NTS 20197544 Hersenactiviteit in zangvogels die leren zingen – en wat dit onthult over menselijke spraakontwikkeling

Kinderen leren praten door het luisteren naar spraak van hun verzorgers, gevolgd
door het nadoen van de geluiden (‘vocalisaties’) en ermee te oefenen.

Deze eigenschap wordt 'vocaal leren' genoemd. Echter, tot wel 7.5% van alle kinderen
heeft problemen met spraakontwikkeling waarvan de oorzaak niet bekend is.
Spraakproblemen maken de leeromgeving en het sociale contact uitdagender, en
hebben daarom een grote impact op het leven van alle betrokkenen. Om mogelijke behandelingen te ontwikkelen, hebben we een beter begrip nodig van de hersenmechanismen van spraakontwikkeling. De fundamentele vraag die in dit
onderzoek wordt beantwoord is hoe de geheugenrepresentatie van spraak werkt
op het niveau van individuele hersencellen en lokale netwerken van hersencellen.
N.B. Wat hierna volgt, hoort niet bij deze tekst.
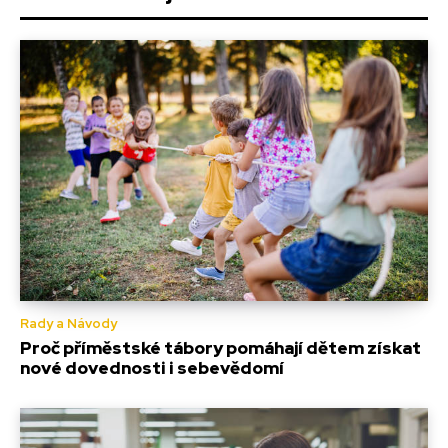
Rady a Návody
Proč příměstské tábory pomáhají dětem získat
nové dovednosti i sebevědomí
Vanwege de technieken die nodig zijn om op zeer gedetailleerde schaal
hersenactiviteit te kunnen meten, moet onderzoek naar deze mechanismen in een
diermodel worden uitgevoerd.Experimenten zoals de huidige aanvraag zijn dus van cruciaal belang om meer te begrijpen over deze impactrijke ontwikkelingsstoornis. In tegenstelling tot de meeste dieren, die hun vocalisaties kunnen ontwikkelen zonder ooit een soortgenoot of zichzelf te horen, leren zangvogels ook door imitatie van de zang van hun ouders. Daarom wordt er voor dit onderzoek gebruik gemaakt van zebravinken, een zangvogelsoort. Er is al veel bekend over de hersenmechanismen van zanggeheugen en zangleren in zebravinken. Echter, er is niet bekend hoe de cellen in het brein het geheugen van een lied opslaan, en blijven vasthouden tot op hoge leeftijd. Dat gaan wij hier bestuderen door middel van kleine microscoopjes waarmee we hersenactiviteit kunnen meten terwijl de vogel een lied leert, of het eerder geleerde lied opnieuw hoort. Daarnaast gaan we onderzoeken hoe de hersencellen die betrokken zijn bij het zanggeheugen in contact staan met de delen van het brein die belangrijk zijn voor het leren zingen. Hiervoor gebruiken we speciale verfstoffen die hersencellen kleuren, inclusief hun uitlopers.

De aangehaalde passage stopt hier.